I was originally using t2.medium instances, which have some limitations, mostly around network performance and CPU credits. I wanted to switch to something a bit beefier, just for the proxy specific to the load tests.

When i switched to an m3.large, the proxy stopped working.

Looking into it, the expected installation directory (C:\Squid) was empty of anything that even vaguely looked like a proxy.

Following the installation log, I found out that Squid had decided to install itself to Z drive. Z drive was an ephemeral drive. You know, the ones whose content is transitory, and which tend to get annihilated if the instance goes down for any reason?

I tried so very hard to get Squid to just install to the C drive, including checking the registry settings for program installation locations (which were all correctly C based) and manually overriding TARGETFOLDER, ROOTDRIVE and INSTALLDIR in the msi execution parameters.

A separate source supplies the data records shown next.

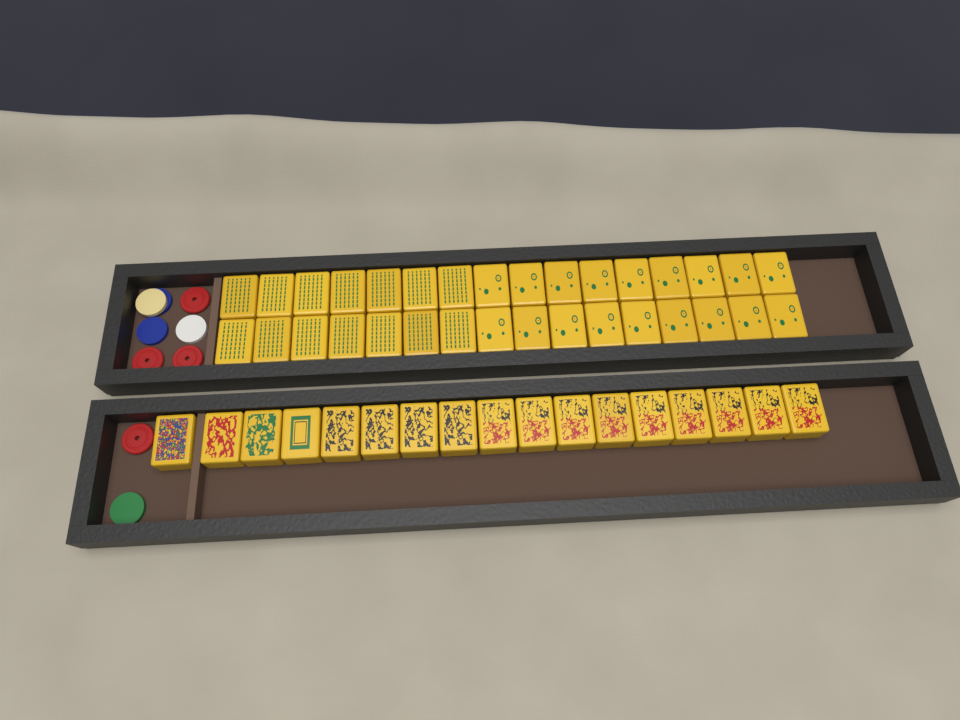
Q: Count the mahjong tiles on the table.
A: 49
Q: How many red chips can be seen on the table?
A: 4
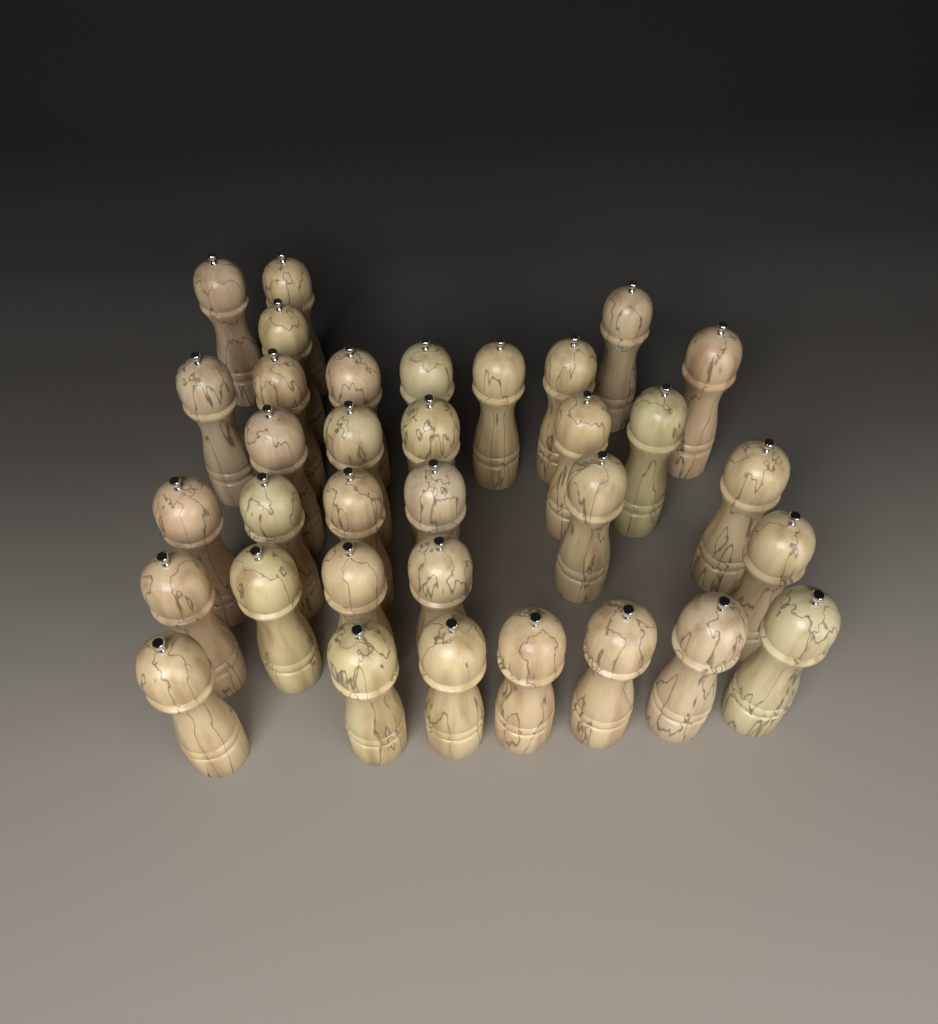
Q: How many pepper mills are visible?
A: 34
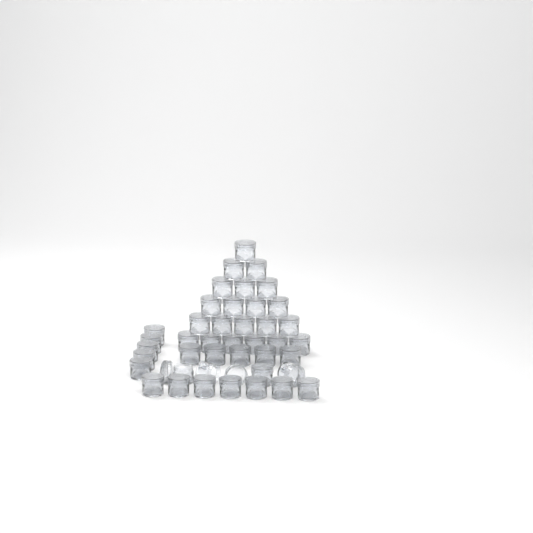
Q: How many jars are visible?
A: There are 42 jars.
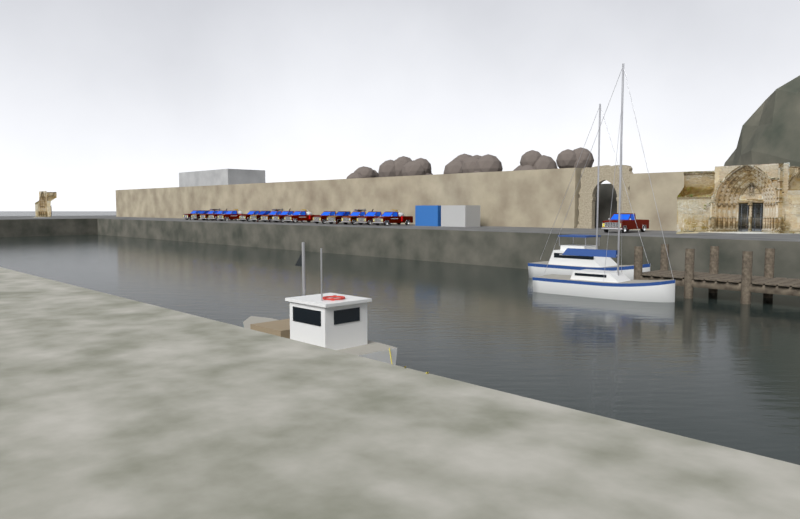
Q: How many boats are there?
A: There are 3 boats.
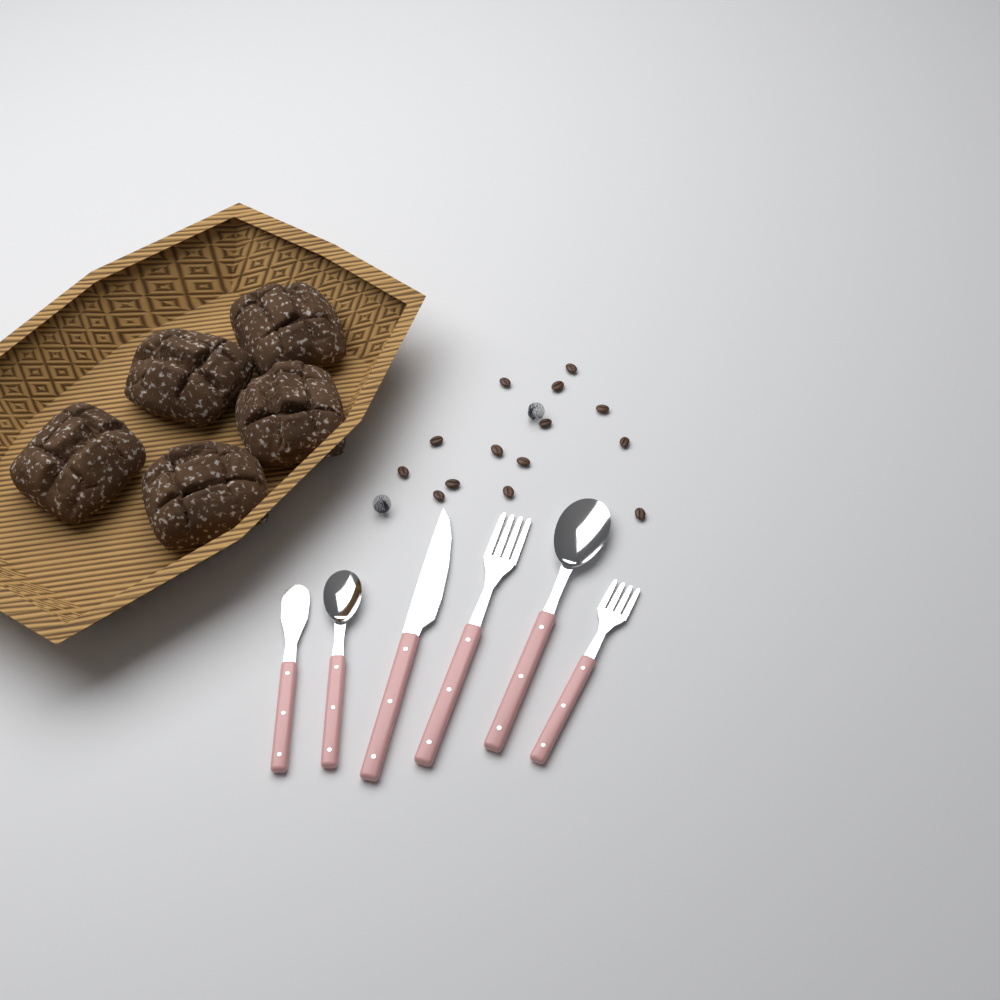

Alas, it was not to be. No matter what I did, Squid insisted on installing to Z drive.

I still have no idea why, I just turned the instance type back to one that didn’t have ephemeral drives available.

Like any good software user, I logged a bug. Well, I assume its a bug, because that’s a really weird feature.

Conclusion

There is no conclusion. Just a glimpse into some of the traps that sap your time, motivation and will to live when doing this sort of thing.

I only hope that someone runs across this blog post one day and it helps them. Or at least lets them know someone else out there understands their pain.